◆ **Problem statement**: Copy each line from the entries that the word "share" appears in.

[Collected data entries]
-*-*-
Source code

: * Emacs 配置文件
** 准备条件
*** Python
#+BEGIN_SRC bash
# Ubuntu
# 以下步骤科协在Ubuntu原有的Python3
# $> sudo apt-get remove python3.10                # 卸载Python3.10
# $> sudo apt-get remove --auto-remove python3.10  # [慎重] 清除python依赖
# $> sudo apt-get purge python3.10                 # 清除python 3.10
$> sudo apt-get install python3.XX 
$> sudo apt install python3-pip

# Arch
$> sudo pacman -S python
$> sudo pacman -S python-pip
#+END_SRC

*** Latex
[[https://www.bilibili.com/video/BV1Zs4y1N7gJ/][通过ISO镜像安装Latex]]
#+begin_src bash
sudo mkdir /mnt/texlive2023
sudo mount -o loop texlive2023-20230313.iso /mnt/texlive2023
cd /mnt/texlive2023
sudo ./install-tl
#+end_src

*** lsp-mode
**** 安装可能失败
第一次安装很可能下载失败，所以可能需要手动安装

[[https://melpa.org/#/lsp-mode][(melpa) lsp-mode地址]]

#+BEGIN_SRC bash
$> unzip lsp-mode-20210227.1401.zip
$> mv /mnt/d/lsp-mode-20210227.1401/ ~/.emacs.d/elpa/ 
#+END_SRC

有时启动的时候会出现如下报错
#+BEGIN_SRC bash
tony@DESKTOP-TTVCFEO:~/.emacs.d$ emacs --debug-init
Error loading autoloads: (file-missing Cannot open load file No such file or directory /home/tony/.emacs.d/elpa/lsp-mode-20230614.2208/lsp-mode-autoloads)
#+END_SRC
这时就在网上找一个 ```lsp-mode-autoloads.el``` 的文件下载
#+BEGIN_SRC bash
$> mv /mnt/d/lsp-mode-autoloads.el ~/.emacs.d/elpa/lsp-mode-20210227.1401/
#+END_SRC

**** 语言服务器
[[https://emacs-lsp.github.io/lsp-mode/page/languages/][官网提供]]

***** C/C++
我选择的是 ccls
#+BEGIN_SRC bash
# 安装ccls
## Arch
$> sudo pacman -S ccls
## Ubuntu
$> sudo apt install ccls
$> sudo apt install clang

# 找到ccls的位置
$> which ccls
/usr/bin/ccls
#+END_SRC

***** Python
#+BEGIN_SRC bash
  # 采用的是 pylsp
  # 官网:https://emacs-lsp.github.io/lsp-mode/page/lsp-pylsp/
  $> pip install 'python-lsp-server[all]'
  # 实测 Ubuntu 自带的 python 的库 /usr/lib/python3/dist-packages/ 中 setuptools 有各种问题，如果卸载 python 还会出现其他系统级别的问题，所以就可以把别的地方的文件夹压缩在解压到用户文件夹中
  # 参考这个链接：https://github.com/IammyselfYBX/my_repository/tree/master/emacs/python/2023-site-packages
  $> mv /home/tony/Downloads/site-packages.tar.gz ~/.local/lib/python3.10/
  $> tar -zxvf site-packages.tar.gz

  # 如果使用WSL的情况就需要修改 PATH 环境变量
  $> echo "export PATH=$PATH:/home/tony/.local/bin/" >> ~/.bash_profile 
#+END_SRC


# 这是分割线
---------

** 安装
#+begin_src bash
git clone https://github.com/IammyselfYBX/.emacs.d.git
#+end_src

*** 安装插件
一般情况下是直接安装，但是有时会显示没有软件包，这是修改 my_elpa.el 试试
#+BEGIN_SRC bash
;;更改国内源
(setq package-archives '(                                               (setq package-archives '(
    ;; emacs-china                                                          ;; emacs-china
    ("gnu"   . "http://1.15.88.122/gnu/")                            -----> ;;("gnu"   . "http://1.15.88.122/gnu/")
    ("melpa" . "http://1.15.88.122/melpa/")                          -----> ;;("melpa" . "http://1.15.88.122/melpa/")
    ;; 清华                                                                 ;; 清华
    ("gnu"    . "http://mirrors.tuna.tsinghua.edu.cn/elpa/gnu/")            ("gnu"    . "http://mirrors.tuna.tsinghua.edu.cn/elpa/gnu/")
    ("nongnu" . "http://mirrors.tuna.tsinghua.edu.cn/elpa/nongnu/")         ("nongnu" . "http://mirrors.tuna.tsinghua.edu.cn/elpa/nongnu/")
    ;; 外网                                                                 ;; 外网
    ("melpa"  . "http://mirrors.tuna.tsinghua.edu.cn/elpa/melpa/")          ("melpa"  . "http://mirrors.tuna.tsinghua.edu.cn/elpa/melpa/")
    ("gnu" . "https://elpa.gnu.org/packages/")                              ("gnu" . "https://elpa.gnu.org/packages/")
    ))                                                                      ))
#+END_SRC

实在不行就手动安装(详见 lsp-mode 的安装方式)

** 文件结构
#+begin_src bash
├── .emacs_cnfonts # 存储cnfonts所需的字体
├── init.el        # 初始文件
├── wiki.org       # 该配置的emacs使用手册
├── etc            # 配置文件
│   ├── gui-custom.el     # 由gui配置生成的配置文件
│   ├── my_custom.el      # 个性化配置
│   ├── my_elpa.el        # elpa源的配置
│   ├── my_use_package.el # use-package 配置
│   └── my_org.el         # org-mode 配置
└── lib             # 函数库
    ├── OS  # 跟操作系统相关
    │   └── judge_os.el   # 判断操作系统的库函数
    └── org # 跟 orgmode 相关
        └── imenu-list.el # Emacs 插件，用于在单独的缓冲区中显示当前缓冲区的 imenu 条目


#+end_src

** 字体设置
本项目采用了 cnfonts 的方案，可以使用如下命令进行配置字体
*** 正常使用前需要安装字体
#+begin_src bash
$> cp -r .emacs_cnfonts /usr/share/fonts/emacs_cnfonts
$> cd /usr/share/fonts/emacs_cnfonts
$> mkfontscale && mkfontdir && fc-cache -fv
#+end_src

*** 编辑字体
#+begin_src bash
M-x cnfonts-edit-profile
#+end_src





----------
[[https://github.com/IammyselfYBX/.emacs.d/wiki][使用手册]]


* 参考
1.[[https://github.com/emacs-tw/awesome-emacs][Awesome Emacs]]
-*-*-
◆ **Response for this exercise**:
$> cp -r .emacs_cnfonts /usr/share/fonts/emacs_cnfonts
$> cd /usr/share/fonts/emacs_cnfonts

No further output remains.